◆ Required action A
Summarize the text about the 1995 Western Carolina Catamounts football team in two sentences.
◆ Required action B
Answer these questions from the text about the 1995 Western Carolina Catamounts football team:
(i) What was the team's home stadium?
(ii) What was the team's overall record?
(iii) Where did the team finish in the Southern Conference?

◆ Reading text
Start of Block

- Conference: Southern Conference
- Record: 3–7 (2–6 SoCon)
- Head coach: Steve Hodgin (6th season);
- Home stadium: E. J. Whitmire Stadium

= 1995 Western Carolina Catamounts football team =

American college football season

The 1995 Western Carolina Catamounts team was an American football team that represented Western Carolina University as a member of the Southern Conference (SoCon) during the 1995 NCAA Division I-AA football season. In their sixth year under head coach Steve Hodgin, the team compiled an overall record of 3–7, with a mark of 2–6 in conference play, and finished tied for seventh in the SoCon.

End of Block

◆ Dataset records
Start of Block

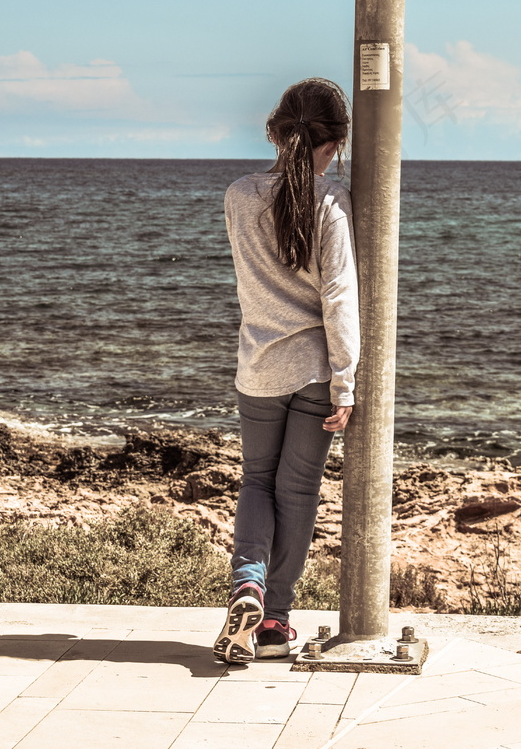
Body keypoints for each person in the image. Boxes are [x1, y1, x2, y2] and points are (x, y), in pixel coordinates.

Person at [213, 77, 360, 664]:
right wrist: (346, 381)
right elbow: (339, 295)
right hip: (315, 373)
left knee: (256, 480)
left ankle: (246, 583)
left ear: (275, 130)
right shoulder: (332, 202)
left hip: (259, 365)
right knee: (296, 492)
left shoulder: (238, 195)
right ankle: (274, 622)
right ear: (340, 142)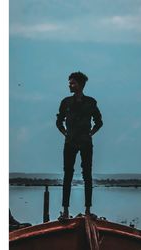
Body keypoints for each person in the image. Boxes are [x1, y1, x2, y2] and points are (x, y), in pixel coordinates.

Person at [56, 71, 103, 218]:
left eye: (72, 82)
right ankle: (65, 211)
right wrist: (66, 134)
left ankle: (88, 211)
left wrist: (90, 134)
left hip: (85, 143)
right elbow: (59, 122)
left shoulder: (91, 102)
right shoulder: (66, 102)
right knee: (67, 176)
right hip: (70, 143)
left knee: (87, 176)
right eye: (69, 82)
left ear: (80, 85)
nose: (69, 85)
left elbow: (99, 122)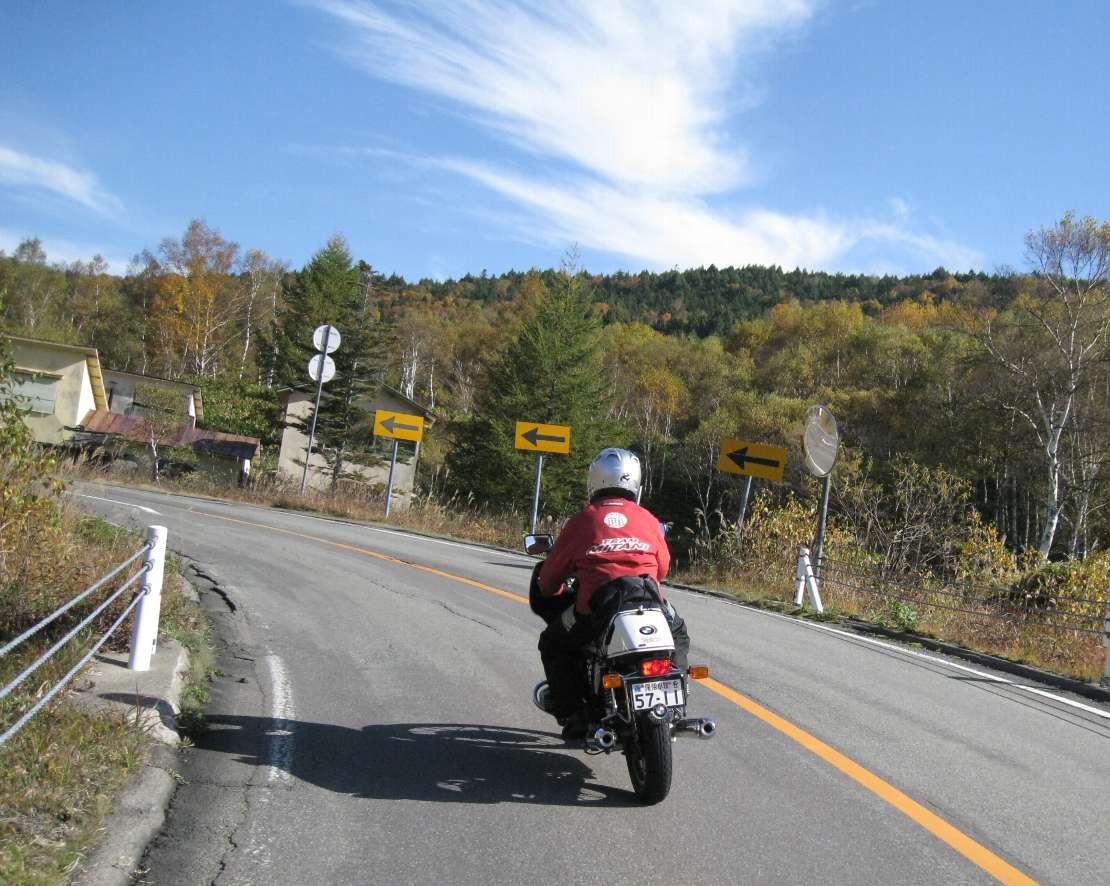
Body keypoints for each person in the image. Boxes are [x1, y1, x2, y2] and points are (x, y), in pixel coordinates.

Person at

End of Block

◆ Task answer A
The 1995 Western Carolina Catamounts represented Western Carolina University as a member of the Southern Conference during the 1995 NCAA Division I-AA football season. In Steve Hodgin's sixth year as head coach, the team went 3–7 overall and 2–6 in conference play, finishing tied for seventh in the SoCon.

◆ Task answer B
(i) E. J. Whitmire Stadium
(ii) 3–7
(iii) Tied for seventh